Magpie Tech Tips

July 08, 2013

Could your service provider participate in government data collection? Check their Privacy Policy

We've all clicked Yes on a Privacy Policy without reading it. But you should really know what's in that policy...especially when it allows a provider to share your data with the government. Here's what 5 such providers say about government data sharing.
If a service provider shares customer data with other entities, they must notify you in their Privacy Policy, or Terms of Service. This way they have “informed” you of their intentions to share data with the government (such as for the NSA's PRISM surveillance).

The problem is, such notifications are often buried amid long paragraphs of legalese. And they are written in such a way that it's hard to tell what they actually mean.

We read through the Privacy Policies of several major service providers, to see if they included a notification for government data collection. What we found – every one of the providers said they would share your data with government if asked.

Here are direct quotes from each provider’s policy on cooperating with government.

Amazon Web Services: Protection of Amazon.com and Others – Amazon.com
"We release account and other personal information when we believe release is appropriate to comply with the law; enforce or apply our Conditions of Use and other agreements; or protect the rights, property, or safety of Amazon.com, our users, or others."

Facebook: Responding to legal requests and preventing harm – Facebook Data Use Policy
"We may access, preserve and share your information in response to a legal request (like a search warrant, court order or subpoena) if we have a good faith belief that the law requires us to do so."

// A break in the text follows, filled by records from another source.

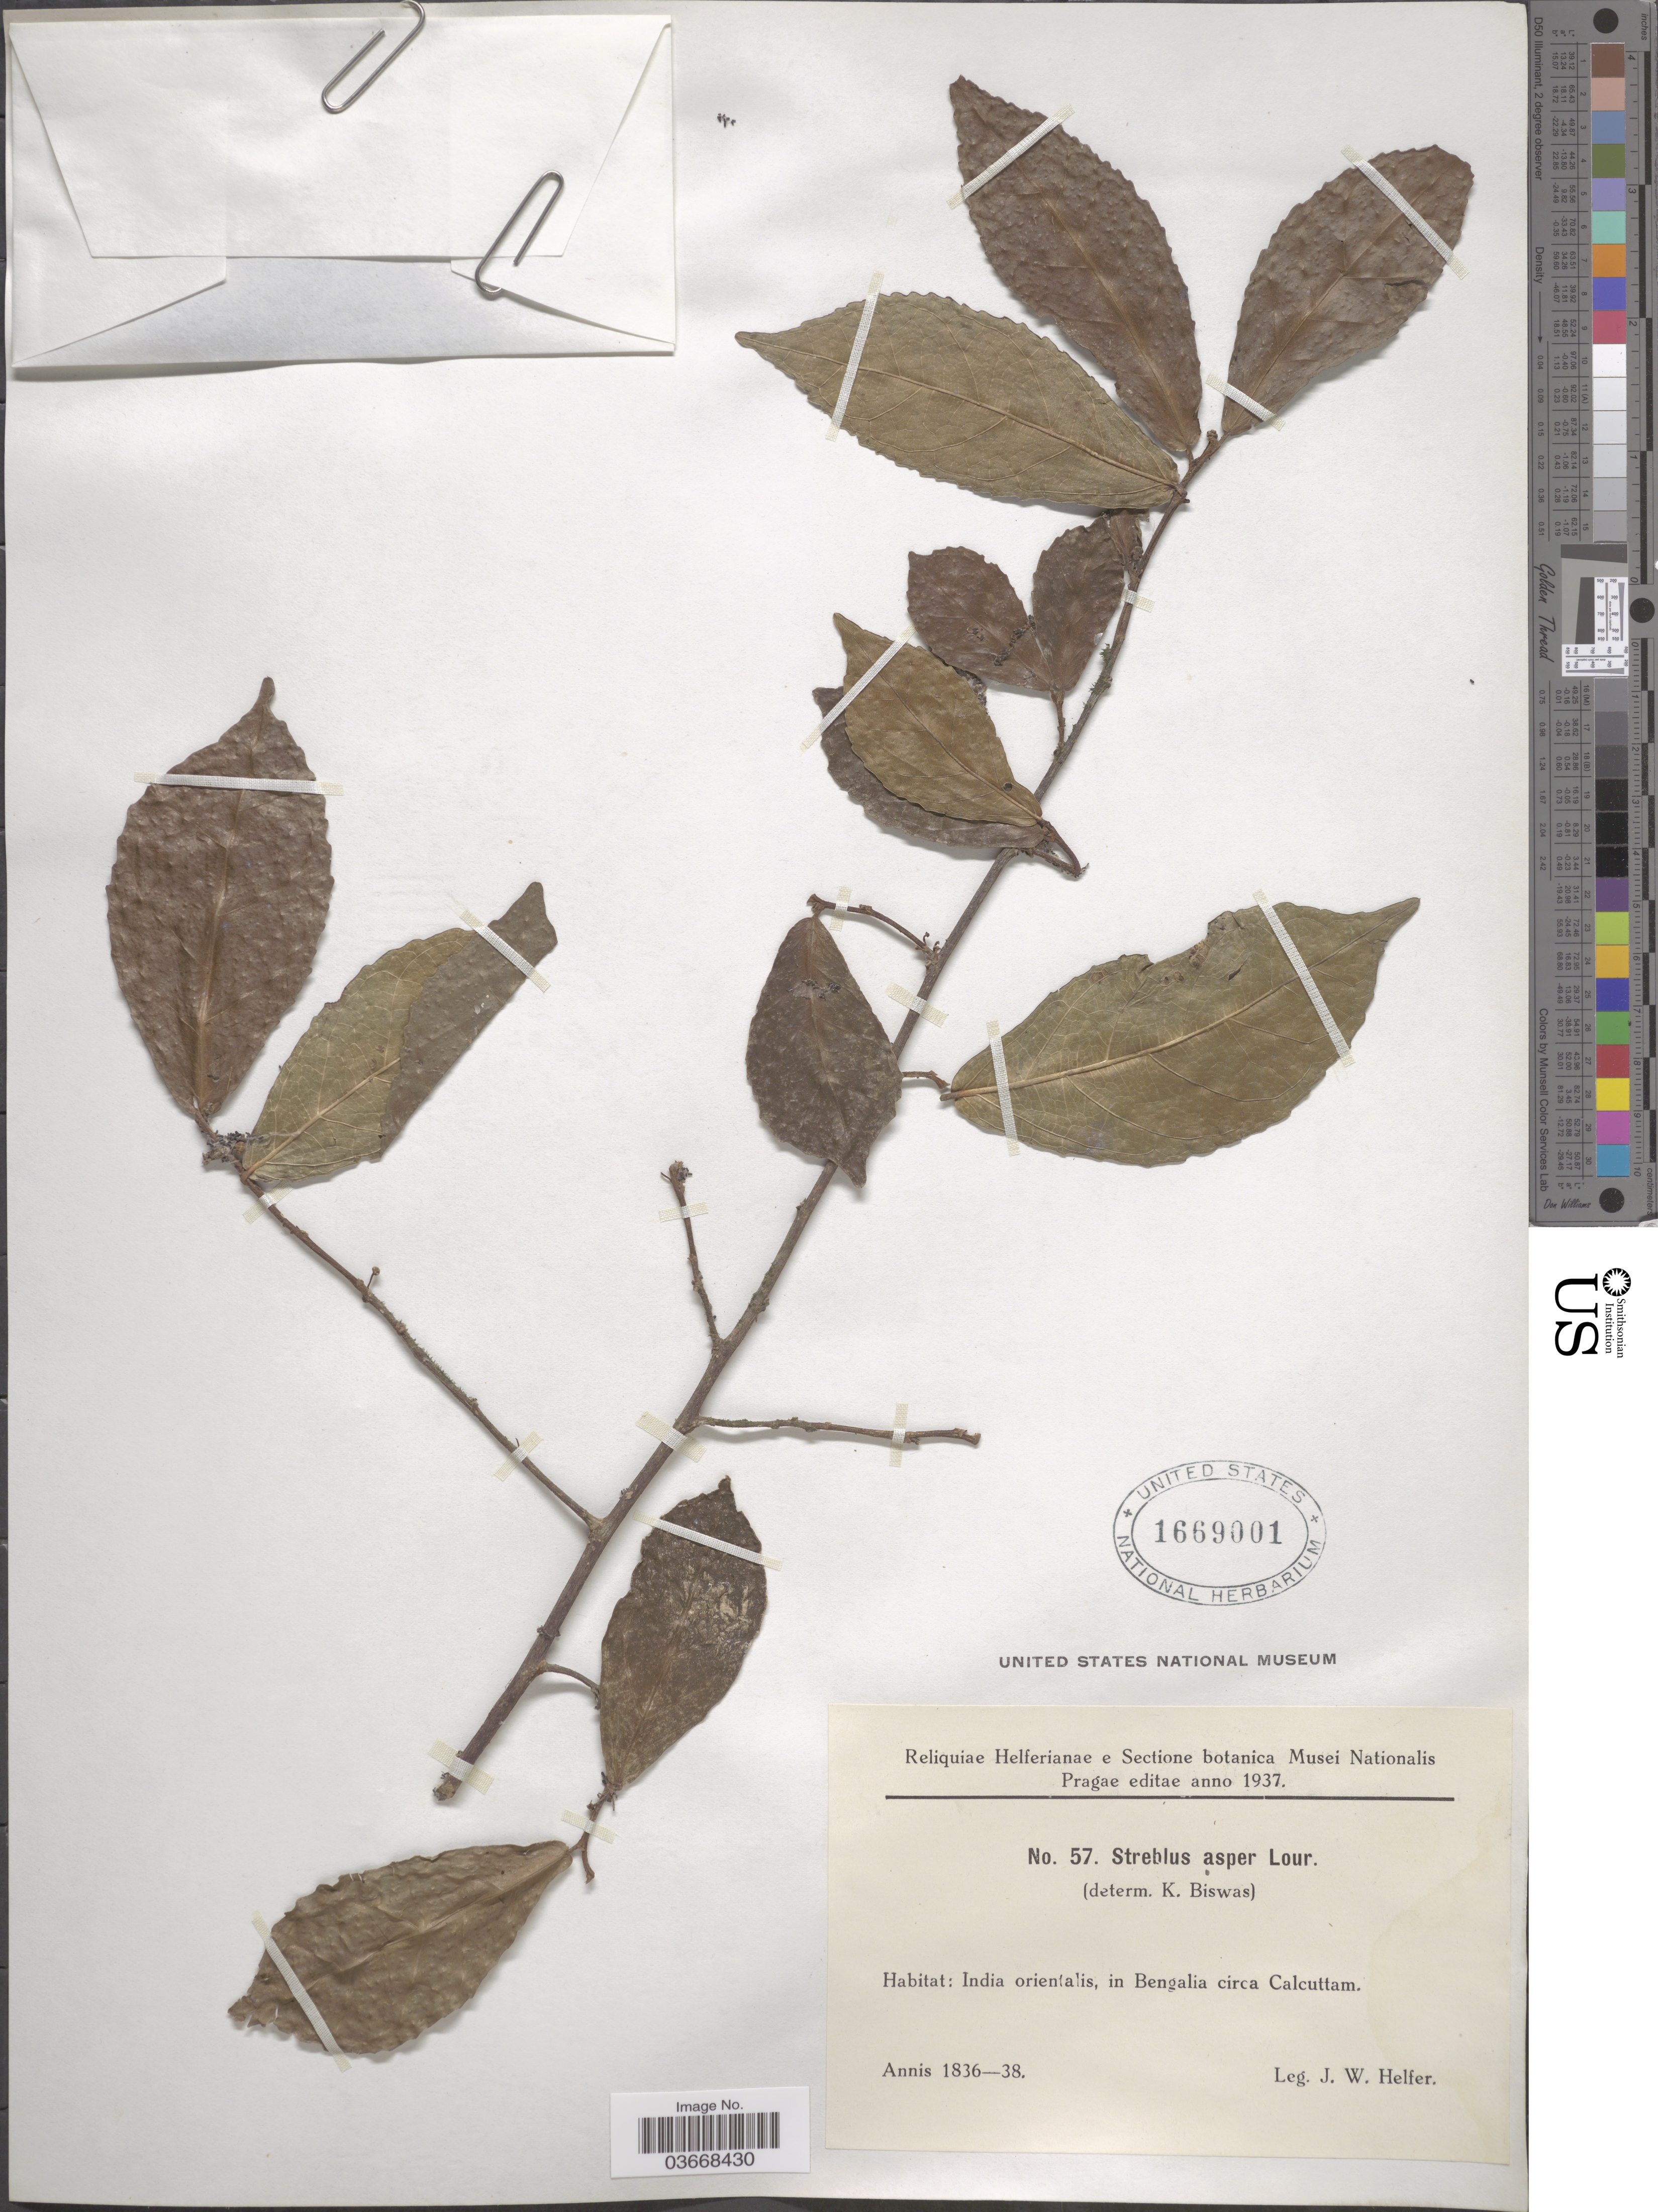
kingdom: Plantae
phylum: Tracheophyta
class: Magnoliopsida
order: Rosales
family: Moraceae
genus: Streblus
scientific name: Streblus asper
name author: Lour.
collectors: J. W. Helfer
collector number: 57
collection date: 1836/1838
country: India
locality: India orientalis, in Bengalia circa Calcuttam.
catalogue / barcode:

Google Docs/Drive: Information We Share (for Legal Reasons) – Google.com
"We will share personal information with companies, organizations or individuals outside of Google if we have a good-faith belief that access, use, preservation or disclosure of the information is reasonably necessary to:
  • meet any applicable law, regulation, legal process or enforceable governmental request."
Microsoft Office 365: Sharing or Disclosing Personal Information – Microsoft.com Privacy Statements
"We also may share or disclose personal information, including the content of your communications:
  • To comply with the law or respond to legal process or lawful requests, including from law enforcement and government agencies."
Rackspace: Disclosure of Personal Information – Rackspace.com Privacy Statement
"In particular, we may release the information we collect to third parties when we believe it is appropriate to comply with the law, to enforce our legal rights, to protect the rights and safety of others, or to assist with industry efforts to control fraud, spam or other undesirable conduct."


If you want to check your own provider, here’s how: Locate their Privacy Policy page (or Terms of Service if they don't have one). Search for text related to "legal process," "compliance with law" or similar language. If you aren't sure, email the provider's Customer Service department and ask.

Most businesses will cooperate with law enforcement in the course of a criminal investigation. These efforts require a warrant and are supervised. That’s not what this Tech Tip is about.

This is about whether your data is safe from government surveillance when using public cloud providers. According to their own terms & policies…it's not.